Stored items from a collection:
***

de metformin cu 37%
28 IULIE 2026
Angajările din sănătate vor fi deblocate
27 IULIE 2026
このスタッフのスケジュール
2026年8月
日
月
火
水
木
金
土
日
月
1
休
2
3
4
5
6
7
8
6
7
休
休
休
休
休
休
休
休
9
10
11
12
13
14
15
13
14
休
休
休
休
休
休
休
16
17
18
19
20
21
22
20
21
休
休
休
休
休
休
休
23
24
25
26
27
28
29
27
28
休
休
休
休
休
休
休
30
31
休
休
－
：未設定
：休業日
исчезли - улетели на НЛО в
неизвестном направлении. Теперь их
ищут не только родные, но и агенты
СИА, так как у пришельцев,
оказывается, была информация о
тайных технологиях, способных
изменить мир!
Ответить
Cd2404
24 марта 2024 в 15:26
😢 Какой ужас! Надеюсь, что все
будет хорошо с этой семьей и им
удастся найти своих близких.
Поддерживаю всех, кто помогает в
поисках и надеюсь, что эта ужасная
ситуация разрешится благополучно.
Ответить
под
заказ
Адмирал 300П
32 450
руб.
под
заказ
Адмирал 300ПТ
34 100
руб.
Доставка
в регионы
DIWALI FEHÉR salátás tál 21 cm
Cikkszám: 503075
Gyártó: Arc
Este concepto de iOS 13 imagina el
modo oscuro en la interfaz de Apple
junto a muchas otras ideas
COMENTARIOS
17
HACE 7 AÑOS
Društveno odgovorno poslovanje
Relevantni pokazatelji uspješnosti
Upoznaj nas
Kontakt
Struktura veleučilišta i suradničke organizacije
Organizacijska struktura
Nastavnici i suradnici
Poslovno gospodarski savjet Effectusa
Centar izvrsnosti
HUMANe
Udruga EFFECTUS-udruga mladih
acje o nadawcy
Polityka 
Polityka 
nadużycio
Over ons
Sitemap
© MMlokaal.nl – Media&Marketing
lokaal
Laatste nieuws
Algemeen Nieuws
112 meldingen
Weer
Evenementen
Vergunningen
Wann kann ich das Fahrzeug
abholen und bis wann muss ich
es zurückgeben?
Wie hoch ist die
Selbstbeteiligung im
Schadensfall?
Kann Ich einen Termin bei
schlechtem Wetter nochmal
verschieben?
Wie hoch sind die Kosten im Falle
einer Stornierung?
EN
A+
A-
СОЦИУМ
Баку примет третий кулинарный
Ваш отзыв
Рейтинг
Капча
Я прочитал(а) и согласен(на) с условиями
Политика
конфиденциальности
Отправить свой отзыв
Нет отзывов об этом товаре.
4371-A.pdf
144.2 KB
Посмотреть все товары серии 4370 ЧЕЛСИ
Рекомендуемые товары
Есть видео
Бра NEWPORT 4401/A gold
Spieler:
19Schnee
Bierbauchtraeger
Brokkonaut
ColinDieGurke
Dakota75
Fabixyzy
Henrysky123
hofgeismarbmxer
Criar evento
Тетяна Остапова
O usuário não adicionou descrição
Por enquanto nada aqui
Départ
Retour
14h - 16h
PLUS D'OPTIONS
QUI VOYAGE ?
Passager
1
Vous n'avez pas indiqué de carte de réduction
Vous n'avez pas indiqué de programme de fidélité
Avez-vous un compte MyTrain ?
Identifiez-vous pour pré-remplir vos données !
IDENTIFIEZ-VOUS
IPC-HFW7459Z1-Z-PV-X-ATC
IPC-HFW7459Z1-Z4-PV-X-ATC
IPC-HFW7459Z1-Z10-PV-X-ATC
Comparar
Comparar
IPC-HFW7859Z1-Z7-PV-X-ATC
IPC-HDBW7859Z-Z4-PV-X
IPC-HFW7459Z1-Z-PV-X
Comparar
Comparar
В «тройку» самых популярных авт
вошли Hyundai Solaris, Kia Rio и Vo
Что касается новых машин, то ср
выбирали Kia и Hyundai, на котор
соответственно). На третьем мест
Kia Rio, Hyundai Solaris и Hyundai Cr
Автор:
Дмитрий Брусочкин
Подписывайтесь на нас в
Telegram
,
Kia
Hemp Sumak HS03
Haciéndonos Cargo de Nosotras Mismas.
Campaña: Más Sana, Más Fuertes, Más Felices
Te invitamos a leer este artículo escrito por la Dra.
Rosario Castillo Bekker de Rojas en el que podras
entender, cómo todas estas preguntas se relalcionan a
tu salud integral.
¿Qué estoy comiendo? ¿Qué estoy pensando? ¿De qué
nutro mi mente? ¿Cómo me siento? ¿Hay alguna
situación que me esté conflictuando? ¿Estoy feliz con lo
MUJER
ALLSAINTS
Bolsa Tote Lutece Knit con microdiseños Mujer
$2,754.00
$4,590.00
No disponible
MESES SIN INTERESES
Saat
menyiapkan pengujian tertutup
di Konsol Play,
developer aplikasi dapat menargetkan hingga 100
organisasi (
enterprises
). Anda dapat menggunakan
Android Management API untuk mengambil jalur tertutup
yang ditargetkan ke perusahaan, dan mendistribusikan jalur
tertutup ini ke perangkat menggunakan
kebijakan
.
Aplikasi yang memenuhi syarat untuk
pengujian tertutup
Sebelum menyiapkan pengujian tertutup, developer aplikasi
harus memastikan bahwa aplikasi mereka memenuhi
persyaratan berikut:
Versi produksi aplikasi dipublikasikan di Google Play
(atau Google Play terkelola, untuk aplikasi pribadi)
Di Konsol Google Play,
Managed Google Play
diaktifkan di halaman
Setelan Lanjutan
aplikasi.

***

INSTRUCTIONS FOR THE TASK:
Copy out the line holding "Versi produksi aplikasi". Then copy every later line of the data, unchanged, through the last one.

EXERCISE RESPONSE:
Versi produksi aplikasi dipublikasikan di Google Play
(atau Google Play terkelola, untuk aplikasi pribadi)
Di Konsol Google Play,
Managed Google Play
diaktifkan di halaman
Setelan Lanjutan
aplikasi.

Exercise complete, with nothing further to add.